RBC GSH levels were significantly higher in the C1 and C2 groups (Table 5). This suggested that cocoa could be used to increase the availability of the reduced form of GSH to act as an antioxidant within RBC's and possibly the circulation. Liver GSH on the other hand was much lower in all cocoa supplemented animals when compared to those on the MCS and MCD diets. Low levels of this endogenous antioxidant in the cocoa supplemented animals may be due to the higher bioavailability of exogenous antioxidants derived from the cocoa. The accumulation of exogenous antioxidants from cocoa may therefore be beneficial in providing sufficient antioxidants to quench ROS in NASH. Our findings on hepatic GSH are not in agreement with most other studies which show a depletion of this endogenous antioxidant .

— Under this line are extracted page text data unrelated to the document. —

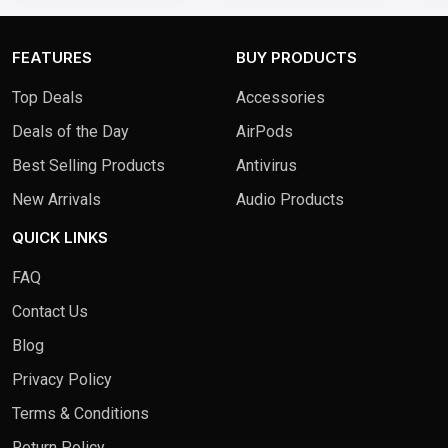
1TB 
FEATURES
BUY PRODUCTS
Top Deals
Accessories
Deals of the Day
AirPods
Best Selling Products
Antivirus
New Arrivals
Audio Products
QUICK LINKS
FAQ
Contact Us
Blog
Privacy Policy
Terms & Conditions
Return Policy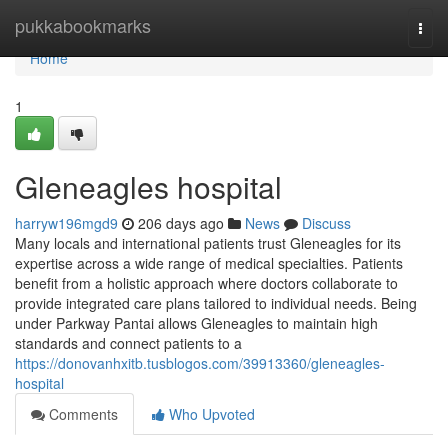
Home
pukkabookmarks
Togg
navi
Home
1
Gleneagles hospital​
harryw196mgd9
206 days ago
News
Discuss
Many locals and international patients trust Gleneagles for its
expertise across a wide range of medical specialties. Patients
benefit from a holistic approach where doctors collaborate to
provide integrated care plans tailored to individual needs. Being
under Parkway Pantai allows Gleneagles to maintain high
standards and connect patients to a
https://donovanhxitb.tusblogos.com/39913360/gleneagles-
hospital
Comments
Who Upvoted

Despite the novel data presented from the current study there are limitations associated with the findings. Due to restrictions imposed by the institutional animal welfare committee it was not possible to include additional MCD fed rats for 80 and 108 days to match cocoa supplementation groups C1 - C4. Although pilot data indicated histologically the livers of rats fed the MCD diet are similar from 42 - 112 days, it cannot be excluded that the effects associated with cocoa supplementation in the liver are not to prolonged MCD feeding. It is possible, but unlikely, that the results observed following cocoa supplementation are not due to the antioxidants present in the cocoa, but rather the trace amounts of methionine and choline present in the cocoa. However if the trace amounts of methionine and choline present in the cocoa were responsible for the results observed it would be expected that data collected from the cocoa supplemented groups would more closely resemble the MCS group and not the MCD group. Finally although the MCD diet is a commonly used model of NASH there are a number of limitations associated with comparing the model to metabolic changes in human NAFLD/NASH . These limitations include weight loss in rats fed the MCD diet, whereas NASH patients are typically overweight or obese [1, 7]. The accumulation of fat within the liver of rats fed the MCD diet is due to a disruption of the export of hepatic lipids and subsequent lipotoxicity, unlike the human situation where the excessive hepatic fat import or storage is thought to occur [1, 7].